Anyone who operates outside the scope of those guidelines is effectively a search engine spammer. Someone who is trying to raise their site's profile in the engines using techniques the engine's themselves would prefer you didn't.
Now just because the search engines say they don't want you to do it, doesn't mean some techniques don't work in increasing your search visibility. Many webmasters the world over undertake tactics that the engines would prefer they didn't yet they still see an increase in their rankings because of it. Almost all of these webmasters understand that if they "live by the sword, then they die by it" and the site could be detected at any point in time and banned by the search engines forever.

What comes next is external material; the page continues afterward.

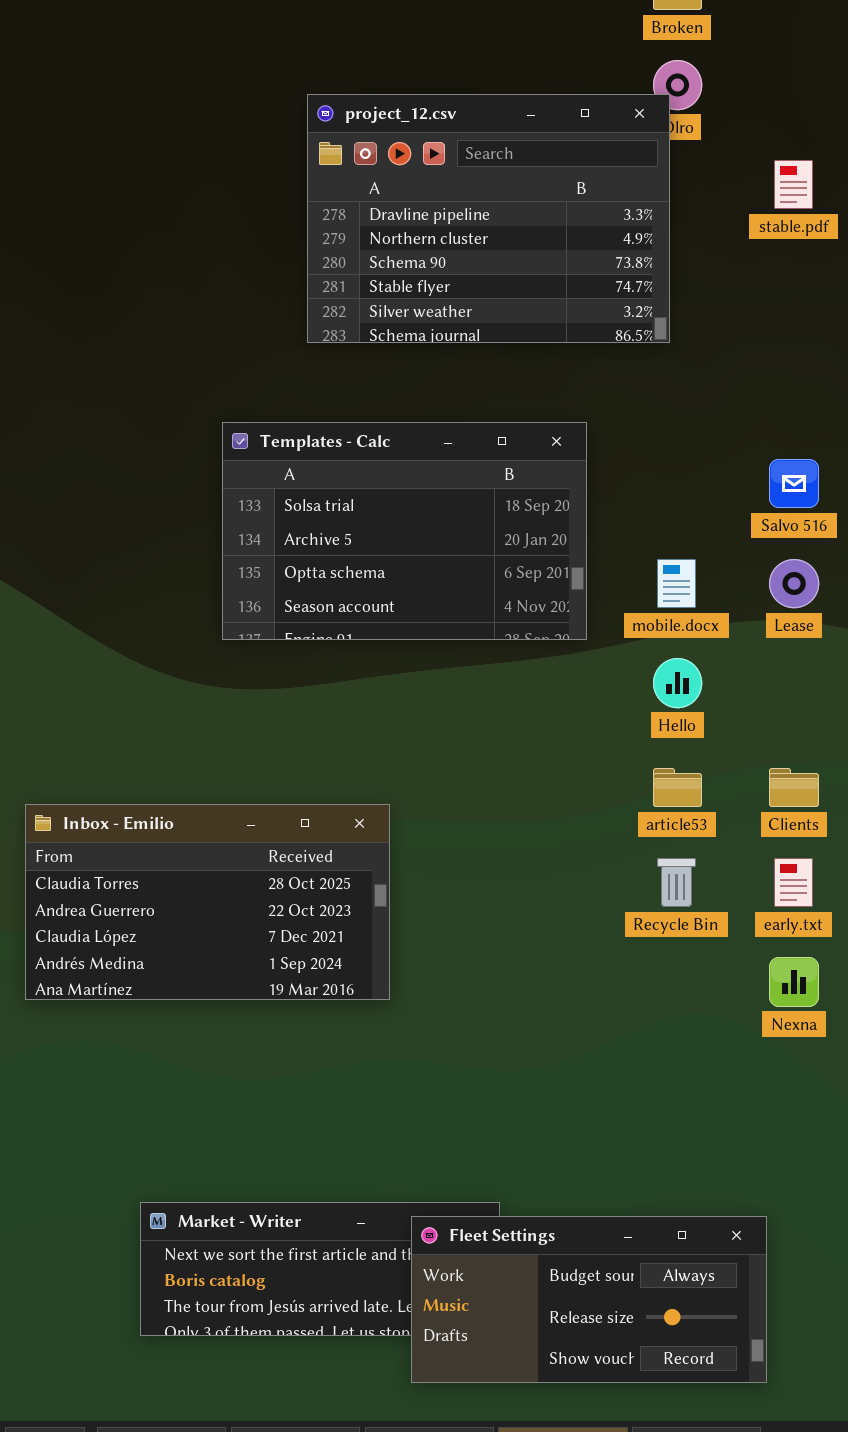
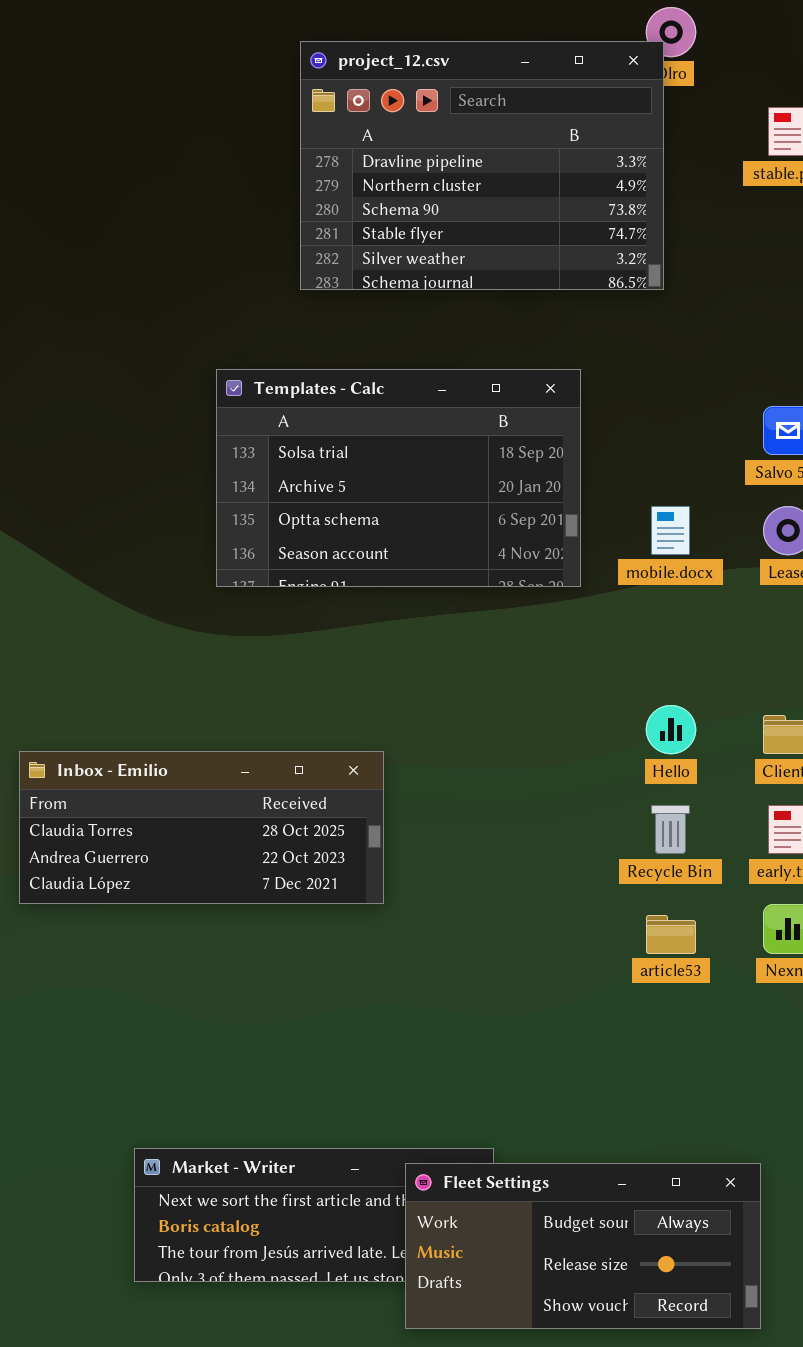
Hello: [653,658,702,708] -> [646,705,696,754], moved
article53: [653,768,702,807] -> [646,915,696,954], moved
Inbox - Emilio: [25,804,390,1000] -> [19,751,384,904], resized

Dixons Group has more than 1,400 stores across the UK, Ireland, the Nordic countries, France, Spain, Italy, Hungary, Czech Republic and Greece.
It trades as Dixons, Currys, PC World and The Link in the UK and Ireland, Elkjøp in the Nordic countries, PC City in Spain, France, Italy and Sweden, UniEuro in Italy, Electro World in Hungary and the Czech Republic and Kotsovolos in Greece.
The Group specialises in the sale of high technology consumer electronics, personal computers, domestic appliances, photographic equipment, communication products and related financial and after sales services.
As a company they aren't doing too badly
Dixons main business is in the UK and they operate a few brands.
- The Link - A Mobile Phone Retailer
- Dixons - General Electronics Retailer
- PC World - Computer Specialist Retailer
- Currys - Brown & White Goods Retailer
Whilst looking for a new Nokia 8800 mobile phone to buy (hey I am a Chav!) I stumbled across some shady spamming from The Link. It seems that Dixons Group think that their Link Store is a dirty spammer's den!
Upon further investigation it seems that every one of Dixons web sites in the UK have undertaken spam techniques the engines would not be happy with. Unfortunately for Dixons though whoever undertook them on their behalf either has extremely large balls or is very silly indeed.
Dixons Group I have some tips for you.
I do not suggest you identify your SEO efforts quite so blatantly.
Think twice about how you use hidden links
Don't give away the opportunity to plead ignorance by stating in your code certain pages are for spiders only
tagVars +='&SESSIONVAR!CurrentPage=spider-page-half price line rental'
Don't give me the opportunity to say things like Expensive Useless Warranties on your site
And whilst you're at it don't put light grey text links on a white background, to these automated pages. At least use some IP delivery!
But most of all Dixons.......
Think twice before you undertake grey to black hat SEO, as I truly believe this is the case of a large company doing SEO badly.
Search Engine Optimisation is as much about understanding the risks to your search engine positions and your brand if it goes wrong, as well as knowing what works and what doesn't. Undertaking a dirty SEO campaign as you have done means you leave yourself open to be caught.
You're not a small company, you're not a stupid company, you're not a poor company. It appears that either you have outsourced your optimisation to a company specialising in PHP or an in house team and they have been tasked them with fixing the problems your session ids and other "SE Unfriendly" parts to your site have caused.
With respect to whoever did the work, and with greater respect to whoever made the decision to sign this work off, they either have balls of steel or are so ignorant of the goals and industry they wish to operate in that questions (from both a business and SEO point of view) should be asked.
I phoned the DSG press office and spoke to Kellyand then Ruth of their Corporate Communication team, after waiting and not getting a phone call back I have decided to post this topic. I tried to give DSG the right to reply but it seems other things were more pressing of their time.
Dixons, if you change your mind you know my number. I look forward to speaking with you.